В 1941 году Волкова преподает в балетной труппе Дианы Гульд; в 1942 году открывает собственную балетную школу в небольшом помещении с обшарпанными стенами, неровным полом и маленькой раздевалкой по адресу West Street, 26. Во время войны Вера Волкова находилась в романтических отношениях с танцовщиком Хенри Дантоном.

После войны де Валуа предложила ей заключить постоянный контракт — но с тем условием, что она закроет свою лондонскую студию. Волкова отказалась, после чего де Валуа запретила своим артистам посещать её студию. Вскоре после этого Волкова переехала в Копенгаген[1]:81.

После войны Лондон становится меккой танца. Сюда приезжают европейские и американские труппы с гастролями. Танцовщики со всего мира приезжают в поисках работы и тренинга. Уроки у Волковой берут Эрик Брун, Карла Фраччи, Эльза Марианна фон Розен, Тони Ландер, Поль Гнатт, Соня Арова, Светлана Берёзова, Алексис Рассин. Из Парижа приезжают Ролан Пети вместе с Зизи Жанмер, Жан Бабиле и Натали Филлипарт, Морис Бежар. Из Американского балета — Нора Кай и Мелисса Найден. Впервые на её педагогическую работу обращает внимание критика, называя её метод мистическим и харизматическим одновременно. Сама Вера Волкова понимала необходимость воспитания верного понимания танца у балетных критиков, давала уроки критику Ричарду Баклу.
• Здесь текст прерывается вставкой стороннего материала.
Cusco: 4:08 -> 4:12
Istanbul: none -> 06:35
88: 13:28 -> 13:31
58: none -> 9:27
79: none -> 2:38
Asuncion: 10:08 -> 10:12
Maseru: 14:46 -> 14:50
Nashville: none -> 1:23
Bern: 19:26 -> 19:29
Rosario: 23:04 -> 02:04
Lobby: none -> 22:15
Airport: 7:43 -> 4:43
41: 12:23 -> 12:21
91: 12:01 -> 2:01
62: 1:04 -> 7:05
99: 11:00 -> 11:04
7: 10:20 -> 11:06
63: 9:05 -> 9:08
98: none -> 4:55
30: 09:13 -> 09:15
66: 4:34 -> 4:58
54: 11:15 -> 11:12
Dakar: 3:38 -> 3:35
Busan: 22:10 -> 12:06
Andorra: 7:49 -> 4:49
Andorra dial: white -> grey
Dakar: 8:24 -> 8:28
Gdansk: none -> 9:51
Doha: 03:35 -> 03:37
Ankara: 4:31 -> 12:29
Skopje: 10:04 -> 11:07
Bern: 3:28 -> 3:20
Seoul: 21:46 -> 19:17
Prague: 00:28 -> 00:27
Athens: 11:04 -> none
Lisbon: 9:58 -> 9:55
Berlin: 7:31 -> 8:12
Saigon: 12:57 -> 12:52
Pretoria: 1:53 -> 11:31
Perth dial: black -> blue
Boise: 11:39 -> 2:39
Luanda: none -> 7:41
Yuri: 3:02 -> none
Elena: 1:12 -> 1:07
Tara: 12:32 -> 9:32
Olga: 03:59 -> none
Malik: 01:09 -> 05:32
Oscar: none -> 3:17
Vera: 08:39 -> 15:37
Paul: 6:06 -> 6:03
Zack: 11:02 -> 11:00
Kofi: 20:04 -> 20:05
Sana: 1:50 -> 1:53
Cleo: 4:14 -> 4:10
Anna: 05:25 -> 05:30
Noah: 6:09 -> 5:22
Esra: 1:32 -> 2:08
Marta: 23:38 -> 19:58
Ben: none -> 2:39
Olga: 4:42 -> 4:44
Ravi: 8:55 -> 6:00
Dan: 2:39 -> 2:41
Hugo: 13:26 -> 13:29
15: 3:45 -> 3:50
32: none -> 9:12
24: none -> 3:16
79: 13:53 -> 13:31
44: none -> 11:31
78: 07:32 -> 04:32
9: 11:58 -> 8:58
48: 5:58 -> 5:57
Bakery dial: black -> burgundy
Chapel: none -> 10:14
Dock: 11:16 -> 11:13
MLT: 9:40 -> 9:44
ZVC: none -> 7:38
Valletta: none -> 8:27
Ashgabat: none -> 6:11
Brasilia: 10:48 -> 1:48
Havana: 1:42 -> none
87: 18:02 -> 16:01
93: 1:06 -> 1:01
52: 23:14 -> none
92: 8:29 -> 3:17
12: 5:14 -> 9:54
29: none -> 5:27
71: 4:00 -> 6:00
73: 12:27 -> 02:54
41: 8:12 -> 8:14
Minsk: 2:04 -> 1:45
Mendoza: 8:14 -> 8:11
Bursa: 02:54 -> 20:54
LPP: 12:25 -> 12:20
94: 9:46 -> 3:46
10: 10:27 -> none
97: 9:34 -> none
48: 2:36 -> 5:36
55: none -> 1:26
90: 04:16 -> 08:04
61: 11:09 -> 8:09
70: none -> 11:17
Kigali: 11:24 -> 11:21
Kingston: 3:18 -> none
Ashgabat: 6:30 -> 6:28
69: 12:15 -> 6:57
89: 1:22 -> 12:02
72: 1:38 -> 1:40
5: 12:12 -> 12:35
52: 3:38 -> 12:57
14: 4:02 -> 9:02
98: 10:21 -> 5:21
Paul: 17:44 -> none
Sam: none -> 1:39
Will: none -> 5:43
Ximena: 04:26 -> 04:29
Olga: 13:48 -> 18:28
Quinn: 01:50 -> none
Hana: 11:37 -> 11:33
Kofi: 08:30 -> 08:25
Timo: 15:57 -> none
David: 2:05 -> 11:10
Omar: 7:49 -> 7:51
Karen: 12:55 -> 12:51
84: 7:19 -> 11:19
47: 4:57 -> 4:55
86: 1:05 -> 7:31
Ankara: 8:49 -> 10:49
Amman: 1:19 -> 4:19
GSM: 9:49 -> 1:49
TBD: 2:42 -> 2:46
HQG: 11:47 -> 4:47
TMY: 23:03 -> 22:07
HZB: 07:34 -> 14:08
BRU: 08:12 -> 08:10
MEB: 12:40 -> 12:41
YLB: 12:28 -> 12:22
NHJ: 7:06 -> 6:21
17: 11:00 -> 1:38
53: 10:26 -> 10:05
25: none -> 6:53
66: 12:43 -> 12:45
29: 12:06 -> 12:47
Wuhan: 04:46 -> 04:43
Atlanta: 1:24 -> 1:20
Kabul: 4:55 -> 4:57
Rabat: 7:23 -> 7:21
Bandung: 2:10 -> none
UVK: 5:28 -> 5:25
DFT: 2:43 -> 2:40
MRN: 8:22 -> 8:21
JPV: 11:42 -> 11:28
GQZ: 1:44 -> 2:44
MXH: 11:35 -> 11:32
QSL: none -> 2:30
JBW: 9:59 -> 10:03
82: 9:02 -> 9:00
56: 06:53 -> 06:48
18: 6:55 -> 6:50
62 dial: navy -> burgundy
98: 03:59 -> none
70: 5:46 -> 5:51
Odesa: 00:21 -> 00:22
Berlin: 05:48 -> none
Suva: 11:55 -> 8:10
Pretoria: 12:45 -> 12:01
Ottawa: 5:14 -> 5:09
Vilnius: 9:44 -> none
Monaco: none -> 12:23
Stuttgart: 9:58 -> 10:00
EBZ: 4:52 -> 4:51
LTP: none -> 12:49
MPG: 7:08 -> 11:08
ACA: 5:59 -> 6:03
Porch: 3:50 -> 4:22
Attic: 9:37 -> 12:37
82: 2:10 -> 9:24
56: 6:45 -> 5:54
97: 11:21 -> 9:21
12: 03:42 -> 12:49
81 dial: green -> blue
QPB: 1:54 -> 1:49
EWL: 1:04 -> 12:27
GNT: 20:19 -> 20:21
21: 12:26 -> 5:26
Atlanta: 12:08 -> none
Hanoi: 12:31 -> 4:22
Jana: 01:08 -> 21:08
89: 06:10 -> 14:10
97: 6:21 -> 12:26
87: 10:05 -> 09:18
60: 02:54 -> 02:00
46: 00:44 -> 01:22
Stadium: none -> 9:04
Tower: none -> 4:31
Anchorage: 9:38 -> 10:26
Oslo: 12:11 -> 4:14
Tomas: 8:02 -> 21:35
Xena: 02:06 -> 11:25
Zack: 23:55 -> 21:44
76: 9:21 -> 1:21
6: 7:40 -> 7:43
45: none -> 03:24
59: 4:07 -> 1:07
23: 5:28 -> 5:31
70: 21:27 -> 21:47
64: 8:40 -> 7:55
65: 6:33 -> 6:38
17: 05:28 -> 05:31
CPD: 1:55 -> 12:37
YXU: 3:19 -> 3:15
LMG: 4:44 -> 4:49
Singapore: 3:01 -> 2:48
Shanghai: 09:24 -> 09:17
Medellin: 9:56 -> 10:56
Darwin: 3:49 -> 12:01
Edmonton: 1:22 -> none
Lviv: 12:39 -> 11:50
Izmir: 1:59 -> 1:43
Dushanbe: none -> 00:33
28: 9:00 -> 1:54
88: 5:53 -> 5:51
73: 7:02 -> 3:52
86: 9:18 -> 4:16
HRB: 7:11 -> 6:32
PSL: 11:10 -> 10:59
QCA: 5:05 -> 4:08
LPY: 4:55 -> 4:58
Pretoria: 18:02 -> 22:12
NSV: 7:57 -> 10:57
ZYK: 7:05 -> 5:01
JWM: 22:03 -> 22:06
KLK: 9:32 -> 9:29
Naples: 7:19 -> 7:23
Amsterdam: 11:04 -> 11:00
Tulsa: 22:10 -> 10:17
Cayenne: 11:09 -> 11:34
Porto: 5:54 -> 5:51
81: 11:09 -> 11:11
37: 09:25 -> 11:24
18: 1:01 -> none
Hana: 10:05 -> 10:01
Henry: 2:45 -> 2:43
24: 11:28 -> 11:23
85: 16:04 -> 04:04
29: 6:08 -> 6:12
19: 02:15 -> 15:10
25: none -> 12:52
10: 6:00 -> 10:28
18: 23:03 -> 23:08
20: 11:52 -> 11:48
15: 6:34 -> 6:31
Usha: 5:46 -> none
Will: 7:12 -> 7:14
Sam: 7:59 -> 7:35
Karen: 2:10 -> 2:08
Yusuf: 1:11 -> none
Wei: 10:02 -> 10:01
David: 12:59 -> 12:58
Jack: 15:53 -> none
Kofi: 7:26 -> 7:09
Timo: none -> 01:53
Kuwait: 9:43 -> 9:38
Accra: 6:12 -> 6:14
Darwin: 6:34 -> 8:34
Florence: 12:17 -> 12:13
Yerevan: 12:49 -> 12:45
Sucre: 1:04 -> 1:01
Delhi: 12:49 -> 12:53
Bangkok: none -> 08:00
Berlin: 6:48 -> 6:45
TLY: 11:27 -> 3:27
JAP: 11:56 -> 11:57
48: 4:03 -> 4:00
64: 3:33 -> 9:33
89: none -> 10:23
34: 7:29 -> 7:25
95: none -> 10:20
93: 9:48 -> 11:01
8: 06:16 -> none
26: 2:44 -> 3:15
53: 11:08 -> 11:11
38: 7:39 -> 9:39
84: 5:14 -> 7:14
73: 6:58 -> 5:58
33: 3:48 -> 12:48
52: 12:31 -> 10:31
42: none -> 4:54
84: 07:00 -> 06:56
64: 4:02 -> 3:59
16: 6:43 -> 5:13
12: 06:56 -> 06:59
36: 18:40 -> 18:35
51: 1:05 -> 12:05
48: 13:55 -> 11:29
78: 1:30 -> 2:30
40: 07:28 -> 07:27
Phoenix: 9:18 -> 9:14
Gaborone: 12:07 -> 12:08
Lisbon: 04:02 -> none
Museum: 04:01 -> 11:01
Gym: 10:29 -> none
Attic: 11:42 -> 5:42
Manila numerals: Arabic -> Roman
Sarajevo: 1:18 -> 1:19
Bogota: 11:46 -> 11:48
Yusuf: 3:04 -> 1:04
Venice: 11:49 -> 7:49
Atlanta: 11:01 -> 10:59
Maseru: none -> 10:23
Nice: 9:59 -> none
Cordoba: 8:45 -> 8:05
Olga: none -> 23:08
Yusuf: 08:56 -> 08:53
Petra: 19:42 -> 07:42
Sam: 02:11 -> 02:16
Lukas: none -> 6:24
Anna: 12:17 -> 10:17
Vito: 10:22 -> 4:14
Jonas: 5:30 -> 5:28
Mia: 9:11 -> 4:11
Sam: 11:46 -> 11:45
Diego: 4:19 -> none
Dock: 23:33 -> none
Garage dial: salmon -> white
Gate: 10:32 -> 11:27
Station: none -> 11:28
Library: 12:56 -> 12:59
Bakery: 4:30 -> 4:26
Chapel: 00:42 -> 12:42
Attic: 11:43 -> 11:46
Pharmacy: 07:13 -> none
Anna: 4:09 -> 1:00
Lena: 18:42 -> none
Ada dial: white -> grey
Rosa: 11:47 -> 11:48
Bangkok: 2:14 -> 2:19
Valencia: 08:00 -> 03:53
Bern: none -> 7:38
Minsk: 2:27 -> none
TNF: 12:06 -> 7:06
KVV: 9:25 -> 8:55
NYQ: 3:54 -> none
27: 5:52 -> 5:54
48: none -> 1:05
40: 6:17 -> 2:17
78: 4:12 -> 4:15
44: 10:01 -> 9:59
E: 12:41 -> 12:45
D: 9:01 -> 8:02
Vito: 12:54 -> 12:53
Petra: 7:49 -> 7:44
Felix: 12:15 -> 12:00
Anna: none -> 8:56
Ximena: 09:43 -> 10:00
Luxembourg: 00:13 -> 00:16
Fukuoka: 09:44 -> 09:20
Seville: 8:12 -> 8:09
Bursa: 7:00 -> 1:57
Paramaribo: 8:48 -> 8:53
В 1951 году принимает приглашение директора миланского театра «Ла Скала» Гирингелли возглавить балетную труппу этого театра. Однако это сотрудничество было непродолжительным — после шести месяцев работы Волкова покинула этот пост.

Копенгаген

6 октября 1951 года, по приглашению директора Королевского театра Дании она прибывает в Копенгаген. Перед ней встаёт задача при сохранении традиций датского хореографа Августа Бурнонвиля привести танцовщиков на уровень ведущих национальных балетных трупп. Именно в Копенгагене её педагогический талант получает своё полноценное выражение. Она буквально ставит балет («Сильфиду») на пальцы. Техника «на пальцах» у Бурнонвиля была весьма ограниченной. Волкова фокусирует то немногое, что несомненно подчеркнуло драматизм и эстетику танца — его хрупкость. Она улучшает положение рук и свободу плеч. Следит за правильным разворотом бёдер у танцовщиков, правильным дыханием. Обращает особое внимание на тело как единое целое с центром координации в корпусе, на необходимость соединения пластичности французской школы с виртуозностью школы итальянской. Формируя саму школу, Волкова проявляет не только свою профессиональную, но и человеческую позицию. Интересен тот факт, что когда аспиранты должны были сдавать экзамен при зачислении в основную труппу, то очень способного танцовщика Хеннинга Кронстама из-за его гомосексуальности (опасаясь возможных скандалов) принимать не рекомендовали. На что Вера Волкова решительно выразила протест, заявив, что если его не зачислят, то она не останется в театре. Она всегда была настроена на диалог с учениками.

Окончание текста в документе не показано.